Legislation presented in the House Friday would give hacking victims the ability to retaliate against their attackers.

The Active Cyber Defense Certainty Act (ACDC),” introduced by Reps. Tom Graves (R-Ga.) and Kyrsten Sinema (D-Ariz.), allows certain individuals and companies to “hack back” if the intent is to identify, monitor, disrupt or delete stolen content from malicious actors.

“While it doesn’t solve every problem, ACDC brings some light into the dark places where cybercriminals operate,” a statement from Graves said. “The certainty the bill provides will empower individuals and companies [to] use new defenses against cybercriminals.”

Counterattackers would be required under the legislation to alert the FBI National Cyber Investigative Joint Task Force prior to responding to adversaries.

“I also hope it spurs a new generation of tools and methods to level the lopsided cyber battlefield, if not give an edge to cyber defenders,” Graves added. “We must continue working toward the day when it’s the norm – not the exception – for criminal hackers to be identified and prosecuted.”

While the ACDC grants the destruction of a company’s or individual’s stolen data on an attacker’s computers, Graves also warned against collateral damage.

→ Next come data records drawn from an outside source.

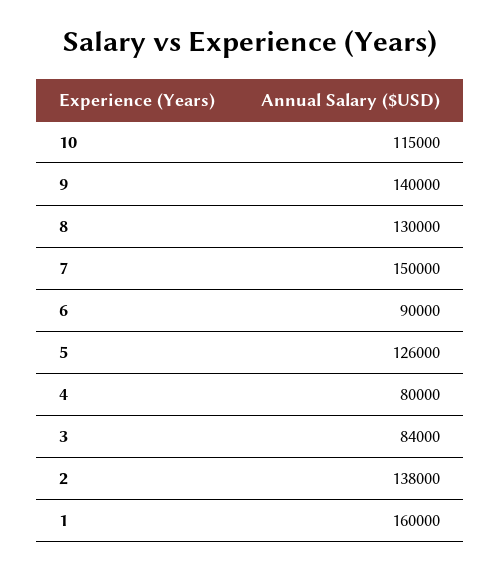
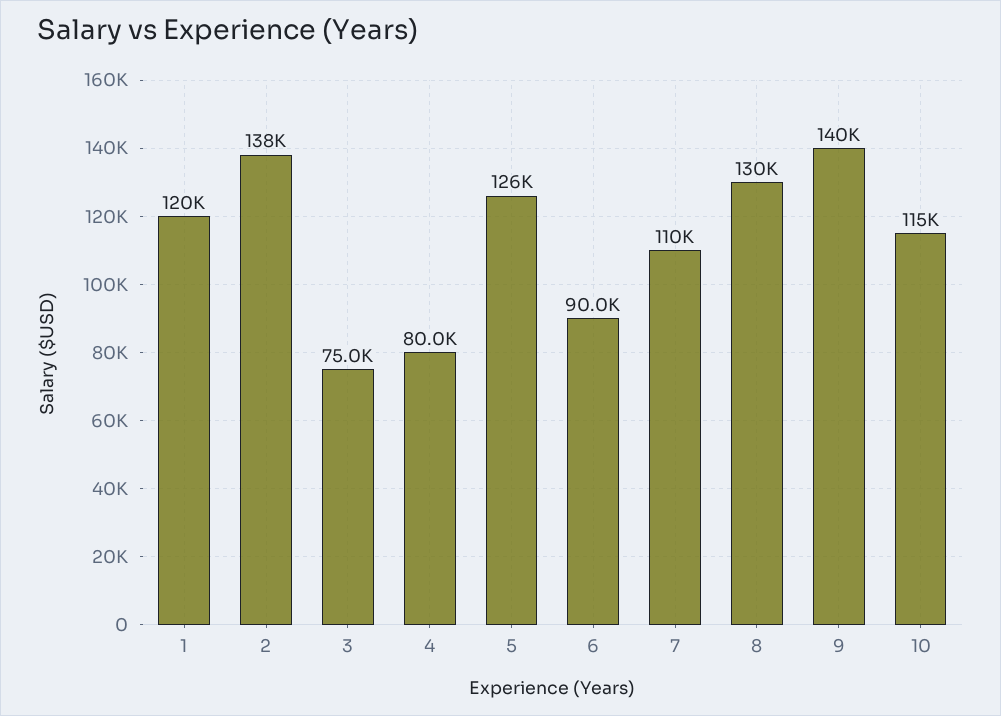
  {
    "10": 115000,
    "9": 140000,
    "8": 130000,
-   "7": 150000,
+   "7": 110000,
    "6": 90000,
    "5": 126000,
    "4": 80000,
-   "3": 84000,
+   "3": 75000,
    "2": 138000,
-   "1": 160000
+   "1": 120000
  }

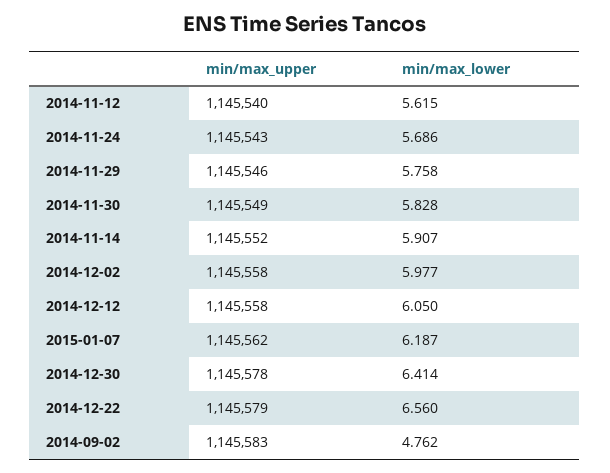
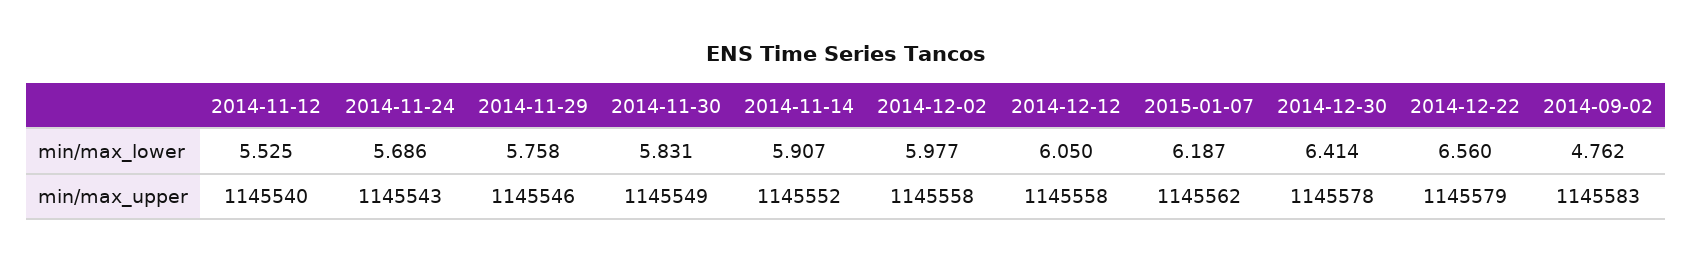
  {
    "min/max_upper": {
      "2014-11-12": 1145540,
      "2014-11-24": 1145543,
      "2014-11-29": 1145546,
      "2014-11-30": 1145549,
      "2014-11-14": 1145552,
      "2014-12-02": 1145558,
      "2014-12-12": 1145558,
      "2015-01-07": 1145562,
      "2014-12-30": 1145578,
      "2014-12-22": 1145579,
      "2014-09-02": 1145583
    },
    "min/max_lower": {
-     "2014-11-12": 5.615,
+     "2014-11-12": 5.525,
      "2014-11-24": 5.686,
      "2014-11-29": 5.758,
-     "2014-11-30": 5.828,
+     "2014-11-30": 5.831,
      "2014-11-14": 5.907,
      "2014-12-02": 5.977,
      "2014-12-12": 6.05,
      "2015-01-07": 6.187,
      "2014-12-30": 6.414,
      "2014-12-22": 6.56,
      "2014-09-02": 4.762
    }
  }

“Although ACDC allows a more active role in cyber defense, it protects privacy rights by prohibiting vigilantism, forbidding physical damage or destruction of information on anyone else’s computer, and preventing collateral damage by constraining the types of actions that would be considered active defense,” the statement said.

Sinema cited the recent Equifax breach, which exposed the personal information of nearly 146 million Americans, as one of several reasons why the ACDC is needed.

“The Active Cyber Defense Certainty Act gives specific, useful tools to identify and stop cyberattacks that have upended the lives of hundreds of millions of Americans,” Sinema said. “The recent Equifax data breach shows that cyber vulnerabilities can have real financial and personal implications for Arizona families and businesses.”

“It is our responsibility to find and advance solutions that safeguard the privacy of Arizonans while protecting the security of their data. I look forward to continuing thoughtful conversations as we move forward.”

Opponents of the bill, however, say allowing such actions could undoubtedly lead to unintended damage against the wrong computers.